Intime – Langkah Mahkamah Konstitusi (MK) memutuskan adanya Pemilu tingkat nasional dan Pemilu lokal terus menuai sorotan.
Anggota Komisi II DPR RI Muhammad Khozin menilai MK telah bertransformasi tidak hanya sekadar menjadi penguji dan penafsir konstitusi (the guardian of constitution) tetapi juga menjadi lembaga ketiga pembentuk undang-undang setelah Pemerintah dan DPR.
“Perlu kita pahami bersama bahwa MK mempunyai peran sebagai negative legislator, bukan positive legislator. Pertanyaannya kemudian ketika MK dengan dalih menjaga agar Konstitusi tetap adaptif dengan dinamika jaman (living constitution) lalu bisa bertransformasi sebagai lembaga ketiga setelah presiden dan DPR menjadi perumus undang-undang?,” ujar Khozin dalam keterangan tertulis di Jakarta, Minggu (6/7).
Khozin mengingatkan harus ada penegasan bersama terkait fungsi dan peran MK ini. Menurutnya jangan sampai MK ini dengan berbagai putusan kontroversialnya menjadi ruang para pihak untuk menjadi jalan pintas menolak setiap produk perundang-undangan.
“Pembentukan produk perundangan ini kan high cost secara biaya, high cost secara tenaga, high cost secara waktu dan sebagainya. Nah jangan sampai hal ini tidak ada kepastian hukum.
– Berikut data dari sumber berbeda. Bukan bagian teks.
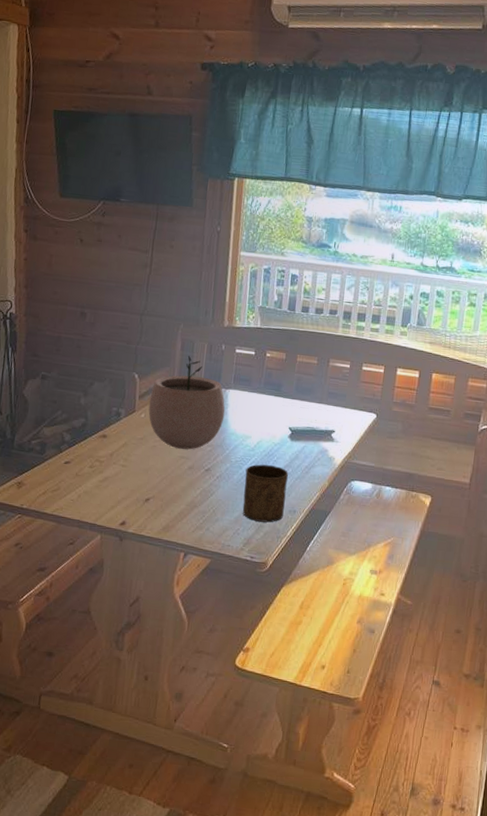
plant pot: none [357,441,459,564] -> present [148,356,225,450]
Kalau memang MK bertransformasi menjadi lembaga ketiga perumus UU ya sudah kita lakukan constitusional enginering terkait tugas pokok dan tusi dari MK,” ujarnya.
Dia mengungkapkan dalam putusan 135/2025 tentang keserentakan Pemilu, MK telah melakukan berbagai langkah paradoks. Menurutnya putusan 135/2025 jika disandingkan dengan putusan sebelumnya nomor 55/2019 tentang hal yang sama, ada beberapa kontradiksi. Di antaranya terkait pemilihan satu opsi dari enam opsi model keserentakan Pemilu yang diputuskan sebelumnya.
“Selain itu dalam keputusan 55/2019 MK dengan tegas menolak memberikan putusan mengenai model keserentakan karena menjadi tugas dari pembuat UU tapi di keputusan 135/2025 malah memerintahkan adanya Pemilu Nasional dan Pemilu Lokal,” ujar Politisi Fraksi PKB ini.
Lebih jauh, Khozin menilai pemerintah tidak bisa langsung melaksanakan putusan MK mengenai pemisahan Pemilu nasional dan Pemilu daerah. Menurutnya jika hal terjadi maka putusan MK dalam menjaga konstitusi justru memicu inkonsitusionalitas.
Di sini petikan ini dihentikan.